Yo tenía que regresar, pues tenía un retiro, unos Ejercicios; la muerte no se sabe nunca cuándo va a llegar… Él estaba bien atendido; había que dar ejemplo, y me lo dijo: «No dejes de ir a dar los Ejercicios, ése es tu deber; yo no necesito nada; tengo a Dios y tengo todo, no te preocupes de más nada…».

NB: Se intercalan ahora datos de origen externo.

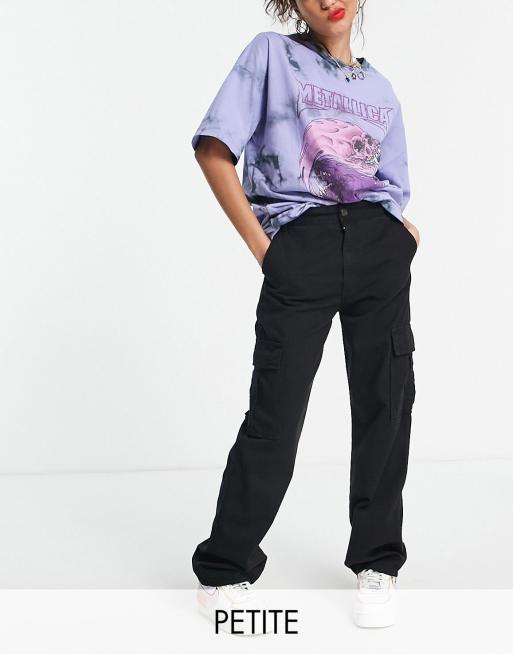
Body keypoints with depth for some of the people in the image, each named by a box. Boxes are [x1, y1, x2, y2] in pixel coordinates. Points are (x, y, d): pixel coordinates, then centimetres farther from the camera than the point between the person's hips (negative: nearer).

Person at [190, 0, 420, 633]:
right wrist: (260, 246, -6)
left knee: (385, 405, 4)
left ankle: (377, 562, 20)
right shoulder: (272, 55, 8)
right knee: (275, 416, -3)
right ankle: (225, 569, 13)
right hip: (299, 248, -4)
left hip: (378, 250, 4)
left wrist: (405, 238, -1)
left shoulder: (379, 88, 20)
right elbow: (214, 149, -1)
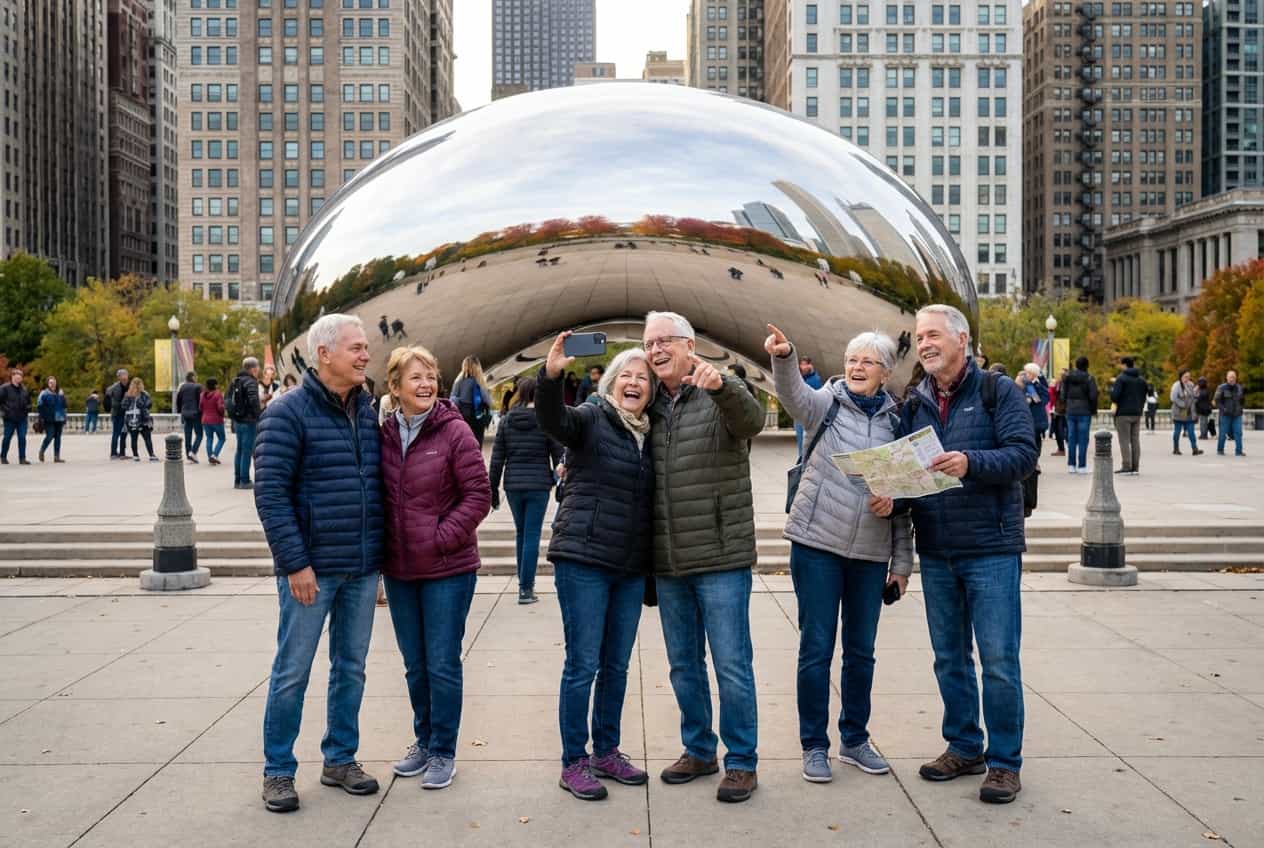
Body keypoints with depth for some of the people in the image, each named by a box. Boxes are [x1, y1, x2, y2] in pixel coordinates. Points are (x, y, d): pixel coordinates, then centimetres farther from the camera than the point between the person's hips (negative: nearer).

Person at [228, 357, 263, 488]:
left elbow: (228, 401, 17)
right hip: (248, 422, -8)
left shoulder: (234, 382, 13)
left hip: (237, 421, 8)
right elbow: (254, 402, -25)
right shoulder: (251, 382, -14)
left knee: (239, 450, 15)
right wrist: (260, 416, -17)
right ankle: (244, 481, -2)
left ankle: (237, 480, 19)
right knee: (247, 450, -4)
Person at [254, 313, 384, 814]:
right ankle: (278, 771, 18)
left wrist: (378, 552, 11)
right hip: (311, 569, -6)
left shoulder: (366, 412, 9)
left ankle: (340, 760, 28)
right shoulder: (288, 413, -10)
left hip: (362, 568, 6)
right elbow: (270, 494, -14)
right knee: (292, 673, 4)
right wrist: (295, 563, -17)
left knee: (351, 669, 14)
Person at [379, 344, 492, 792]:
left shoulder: (455, 432, -10)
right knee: (415, 666, 16)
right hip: (399, 570, 5)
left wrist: (443, 537, -14)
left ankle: (443, 752, 18)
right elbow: (379, 496, 11)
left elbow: (478, 495, -10)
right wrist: (380, 546, 2)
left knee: (442, 665, 3)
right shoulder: (385, 434, 2)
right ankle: (423, 741, 33)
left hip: (447, 569, -4)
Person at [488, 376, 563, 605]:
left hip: (513, 485, 3)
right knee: (532, 535, 0)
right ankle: (526, 588, -1)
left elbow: (497, 458, 3)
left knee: (521, 533, 19)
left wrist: (493, 489, 9)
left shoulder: (506, 421, 2)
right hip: (538, 485, -3)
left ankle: (524, 581, 27)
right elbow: (558, 455, -2)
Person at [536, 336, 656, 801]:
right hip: (583, 561, -6)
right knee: (583, 664, -1)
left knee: (616, 665, 13)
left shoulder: (649, 434, 12)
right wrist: (551, 374, -45)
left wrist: (653, 566, 12)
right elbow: (550, 417, -26)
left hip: (631, 568, 6)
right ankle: (573, 763, 10)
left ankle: (607, 752, 27)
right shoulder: (590, 418, -5)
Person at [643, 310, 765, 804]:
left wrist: (720, 385, -47)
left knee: (732, 665, 1)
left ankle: (742, 762, 14)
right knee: (683, 665, 16)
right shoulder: (652, 408, 10)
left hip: (721, 559, -6)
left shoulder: (719, 397, -7)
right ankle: (698, 750, 30)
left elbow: (751, 421, -30)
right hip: (667, 564, 6)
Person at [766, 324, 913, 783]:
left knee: (861, 650, 12)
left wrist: (902, 560, 9)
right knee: (817, 648, 2)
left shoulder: (895, 422, 8)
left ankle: (855, 740, 28)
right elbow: (793, 394, -25)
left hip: (871, 553, 3)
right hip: (817, 543, -3)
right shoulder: (827, 403, -1)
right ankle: (814, 746, 14)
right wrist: (784, 358, -47)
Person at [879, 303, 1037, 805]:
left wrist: (971, 463, -29)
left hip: (991, 549, -5)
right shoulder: (915, 405, 11)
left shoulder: (998, 392, -3)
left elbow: (1023, 454, -13)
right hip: (935, 553, 5)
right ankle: (964, 748, 27)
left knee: (998, 661, -2)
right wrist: (889, 496, -8)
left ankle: (1004, 762, 10)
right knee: (950, 658, 13)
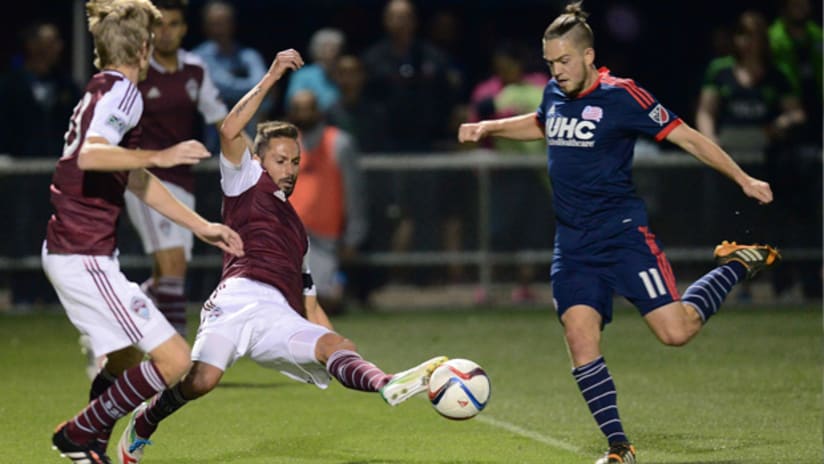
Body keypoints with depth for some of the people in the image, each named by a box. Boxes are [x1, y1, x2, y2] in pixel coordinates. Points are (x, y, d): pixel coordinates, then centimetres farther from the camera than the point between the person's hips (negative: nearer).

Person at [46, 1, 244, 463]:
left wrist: (203, 227, 29)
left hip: (68, 250, 11)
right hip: (86, 256, -11)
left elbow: (137, 179, 26)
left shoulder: (103, 92, 18)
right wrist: (161, 156, -38)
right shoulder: (122, 93, -13)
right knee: (174, 360, -12)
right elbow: (89, 155, -33)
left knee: (127, 361, 24)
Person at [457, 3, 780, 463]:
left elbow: (686, 136, -7)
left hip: (623, 232, -6)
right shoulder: (554, 95, 9)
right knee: (580, 335, -11)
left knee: (676, 330, -13)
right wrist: (489, 128, 20)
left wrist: (743, 179, -7)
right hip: (573, 244, 6)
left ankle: (738, 264, 16)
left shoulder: (621, 96, -11)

Le pedí unas letras para toda la familia. Y escribió: «Muero contentísimo. Desde aquí al cielo, ¿qué más puedo esperar? Allí nos veremos todos. Amén. Os quiero mucho. Segundo». Es el testamento que nos dejó a todos los hermanos y los sobrinos.

Cuando el padre superior me llamó, me contó que había muerto, rodeado de varios padres, con una sonrisa; al morir, se rejuveneció; parecía tener veinticinco años. Sonrosado, sonriente.

Su alma está en el cielo. Su cuerpo lo llevaron a un lugar precioso: no lejos de allí hay un cementerio en una reserva india dirigida por jesuitas. En ese cementerio no se pueden enterrar más que indios y sacerdotes que hayan estado por lo menos veinte años al servicio de los indios. Como él había estado cuarenta años, le pertenecía el honor de ser enterrado en ese cementerio, a unas setenta millas de Spokane, en una loma frente a las Montañas Rocosas. Lo enterraron bajo una lápida que dice, para todos los jesuitas que están enterrados allí, unos diez o doce: «En vida y en muerte con aquellos que amamos».

Me atrevo a decir que nos podemos encomendar a él. Estoy seguro de que tiene que tener cerca de Dios una tremenda influencia. Porque es que no le negó nada.

Yo le había dicho: «Oye, cuando vayas al cielo, se tiene que notar en la tierra. No hagas favorcitos pequeños, sino cosas gordas: se estremece la Iglesia, se estremece la Compañía de Jesús…». Y me dijo: «Bueno, ¿y tú crees que yo voy a mandar en el cielo?». Le dije: «En el cielo mandan los amigos de Dios». Y él: «¡A eso, no quiero que me gane nadie!».